Zwischen 1949 und 1959 sind nebst 370‘000 Migranten auch 450‘000 Migrantinnen nicht saisonal in die Schweiz eingewandert. In Forschung und kollektivem Gedächtnis spielen diese Frauen jedoch heute noch kaum eine Rolle. Diese Arbeit setzt sich deshalb mit zwei neueren Perspektiven der Migrationsforschung auseinander: der Migration von unten und dem Thema Frauen in der Migration.
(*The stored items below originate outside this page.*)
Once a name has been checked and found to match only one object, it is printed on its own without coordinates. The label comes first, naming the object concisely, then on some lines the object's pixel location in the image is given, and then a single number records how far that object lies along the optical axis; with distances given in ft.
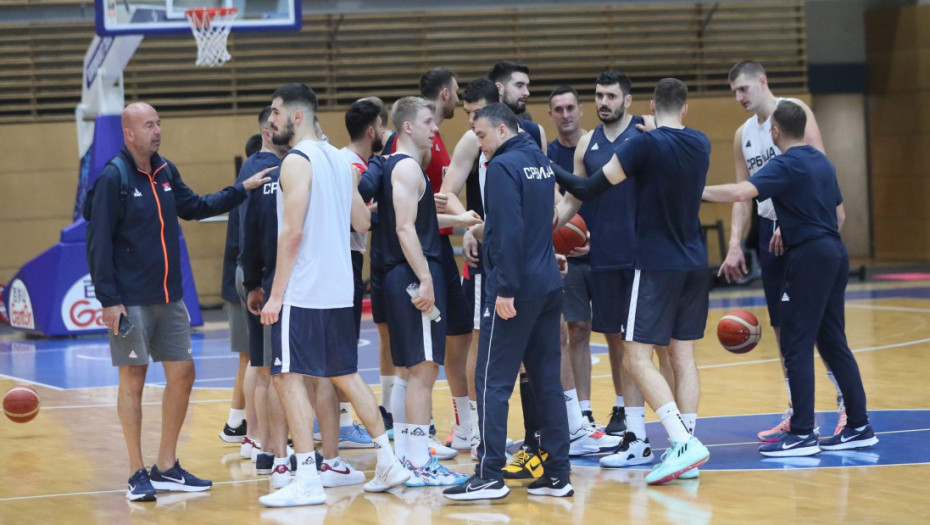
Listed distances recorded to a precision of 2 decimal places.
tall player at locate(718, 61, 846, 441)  47.37
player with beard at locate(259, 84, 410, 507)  38.91
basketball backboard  78.38
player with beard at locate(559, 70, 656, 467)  46.11
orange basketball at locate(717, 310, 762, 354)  53.67
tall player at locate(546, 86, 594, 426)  49.44
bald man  40.37
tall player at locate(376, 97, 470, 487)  41.24
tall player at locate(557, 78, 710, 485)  41.24
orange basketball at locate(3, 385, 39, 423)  51.24
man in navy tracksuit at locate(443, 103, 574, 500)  38.11
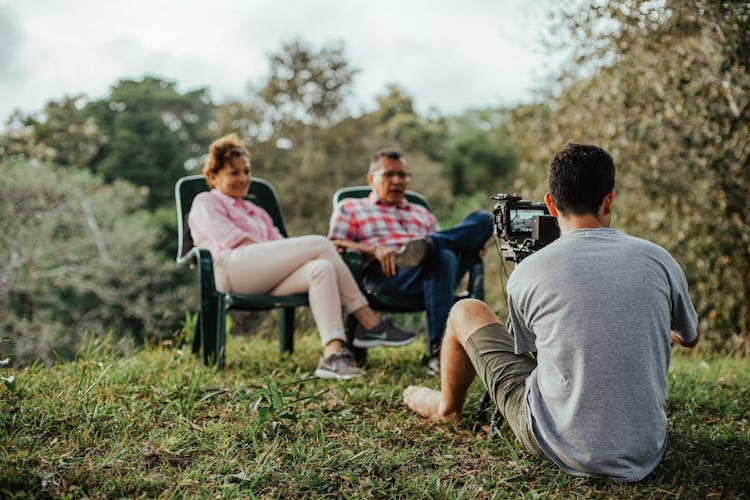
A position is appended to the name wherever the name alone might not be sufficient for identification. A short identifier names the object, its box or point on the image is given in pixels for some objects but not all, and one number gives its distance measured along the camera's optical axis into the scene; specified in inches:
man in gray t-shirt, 66.4
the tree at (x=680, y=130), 177.0
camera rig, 87.0
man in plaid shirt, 128.6
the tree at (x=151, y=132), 761.0
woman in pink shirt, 123.3
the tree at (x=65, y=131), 612.9
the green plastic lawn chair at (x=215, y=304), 125.8
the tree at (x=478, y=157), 883.4
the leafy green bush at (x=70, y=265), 494.0
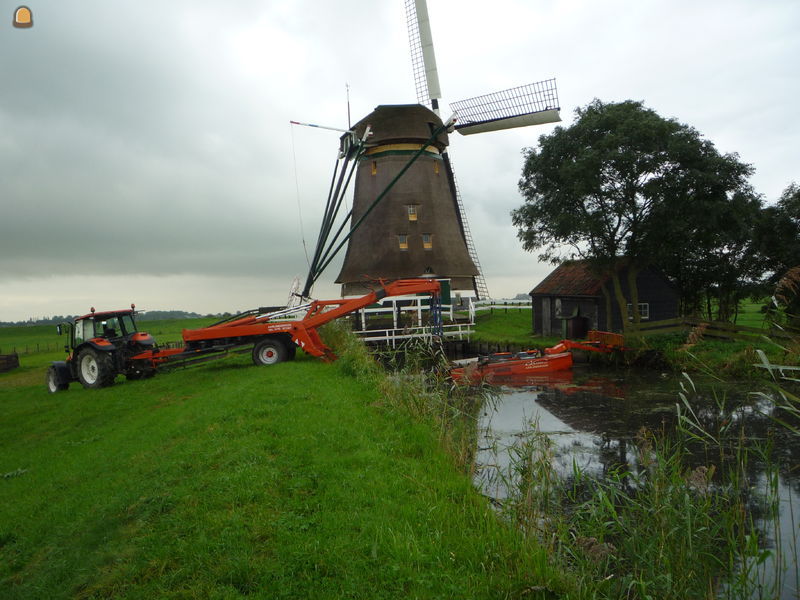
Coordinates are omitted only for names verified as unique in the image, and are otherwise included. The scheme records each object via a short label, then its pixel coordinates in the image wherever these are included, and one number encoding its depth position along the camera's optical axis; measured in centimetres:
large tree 1911
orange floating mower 1788
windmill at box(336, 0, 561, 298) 2555
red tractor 1440
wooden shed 2448
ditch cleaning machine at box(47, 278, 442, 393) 1464
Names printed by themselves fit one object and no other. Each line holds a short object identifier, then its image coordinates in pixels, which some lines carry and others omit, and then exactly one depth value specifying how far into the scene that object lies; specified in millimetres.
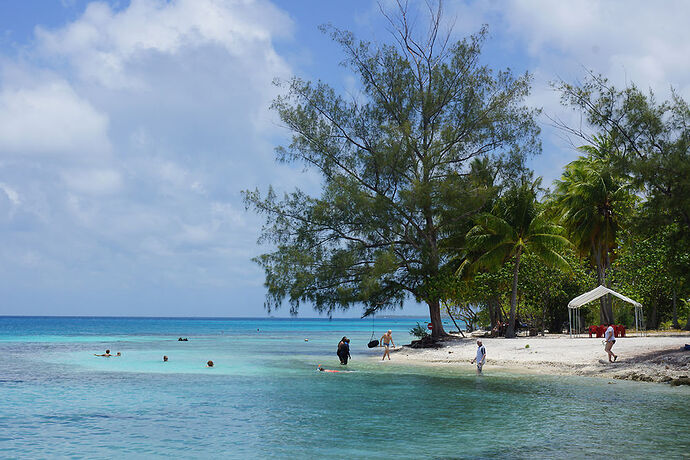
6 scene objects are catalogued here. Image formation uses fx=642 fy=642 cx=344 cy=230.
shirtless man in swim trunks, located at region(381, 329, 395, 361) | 36469
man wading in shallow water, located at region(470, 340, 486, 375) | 27859
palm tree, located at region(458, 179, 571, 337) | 40656
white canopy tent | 36906
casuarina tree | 38875
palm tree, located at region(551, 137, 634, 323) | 46719
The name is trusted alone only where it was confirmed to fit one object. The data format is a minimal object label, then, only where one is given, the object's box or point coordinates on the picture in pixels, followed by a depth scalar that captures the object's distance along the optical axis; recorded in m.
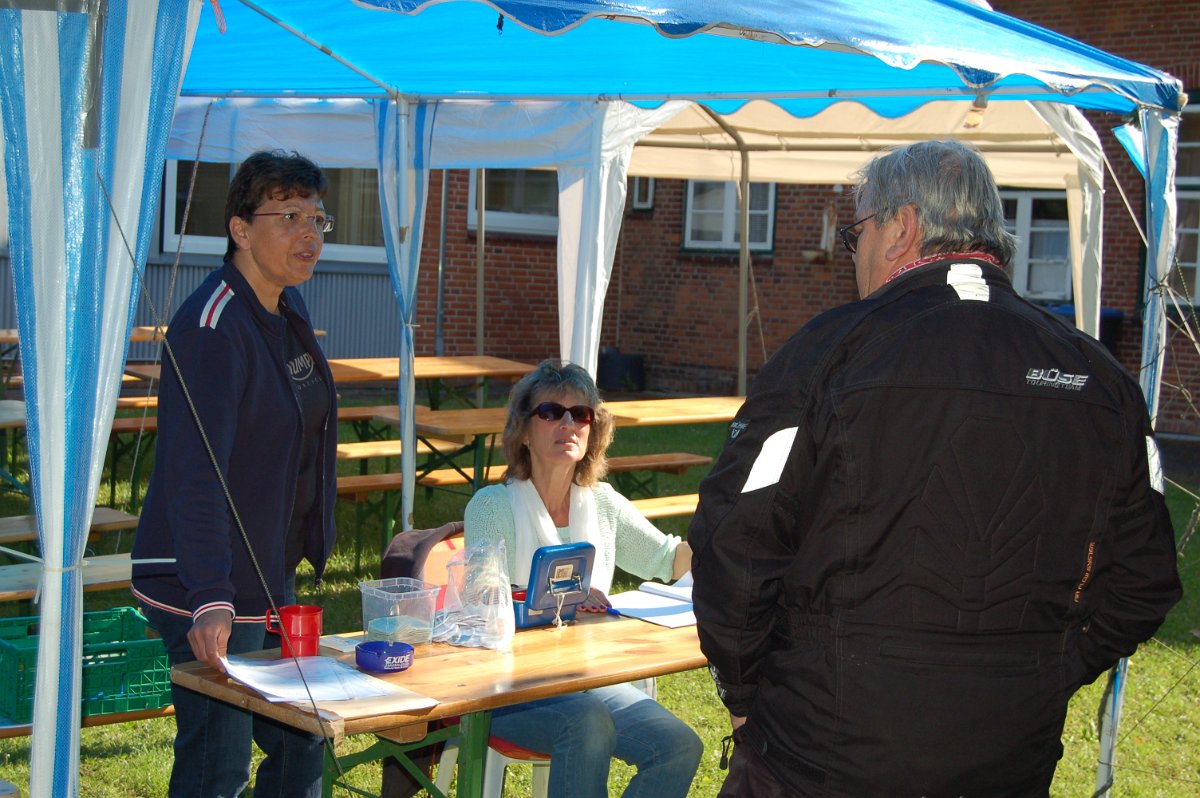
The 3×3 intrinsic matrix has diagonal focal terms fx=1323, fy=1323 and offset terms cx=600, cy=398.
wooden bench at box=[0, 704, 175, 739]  3.08
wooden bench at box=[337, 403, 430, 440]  8.28
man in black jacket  2.06
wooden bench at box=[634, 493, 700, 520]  6.99
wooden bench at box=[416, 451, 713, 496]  7.57
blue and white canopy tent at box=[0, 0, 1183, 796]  2.45
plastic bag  3.20
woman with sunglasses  3.31
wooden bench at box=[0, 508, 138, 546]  5.15
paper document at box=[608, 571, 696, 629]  3.55
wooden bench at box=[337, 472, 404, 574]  6.68
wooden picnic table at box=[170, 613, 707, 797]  2.58
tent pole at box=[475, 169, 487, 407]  10.26
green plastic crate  3.17
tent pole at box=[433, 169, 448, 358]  12.16
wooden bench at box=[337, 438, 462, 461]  7.25
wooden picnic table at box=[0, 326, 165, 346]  8.88
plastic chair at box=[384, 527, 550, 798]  3.43
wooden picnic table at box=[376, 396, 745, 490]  7.22
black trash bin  16.11
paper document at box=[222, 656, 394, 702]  2.66
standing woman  2.79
Gefragt wurde nach den individuellen Migrationserfahrungen von zehn deutschen Frauen, die zwischen 1949 und Anfang 1961 als Arbeitsmigrantinnen in die Schweiz eingewandert sind. Zudem wurde nach Berührungspunkten zwischen der staatlichen und der individuellen Sicht gefragt. Dazu wurden auf der Grundlage der Oral-History-Methode Zeitzeugeninterviews durchgeführt, transkribiert, analysiert und verglichen. Deren Auswertung präsentiert sich in zwei Teilen: In einem ersten Teil werden die Migrationsbiographien der Frauen kurz vorgestellt, in einem zweiten erfolgt die Auswertung der vergleichenden Interviewanalyse, die sich in fünf Phasen gliedert: 1. Die Phase vom Gedanken auszuwandern bis zur Stellenbeschaffung, 2. die Phase von Reise und Ankunft, 3. die Phase der Eingliederung in die Aufnahmegesellschaft, 4. die Migration innerhalb der Schweiz und 5. die Phase der Rückkehr ins Herkunftsland. Diesen fünf Phasen folgt ein Kapitel zur Bewertung der Migrationserfahrung aus heutiger Sicht, in dem die Antworten auf die Frage nach dem Einfluss der Migrationserfahrung auf das spätere Leben ausgewertet werden.
Die Arbeit zeigt, dass die Frauen ihre Erfahrungen sehr unterschiedlich deuten, dass sie aber nicht nur als Opfer der äusseren Umstände gesehen werden können, sondern aktiv auf die Anforderungen reagierten, die durch die Aufnahmegesellschaft an sie gestellt wurden.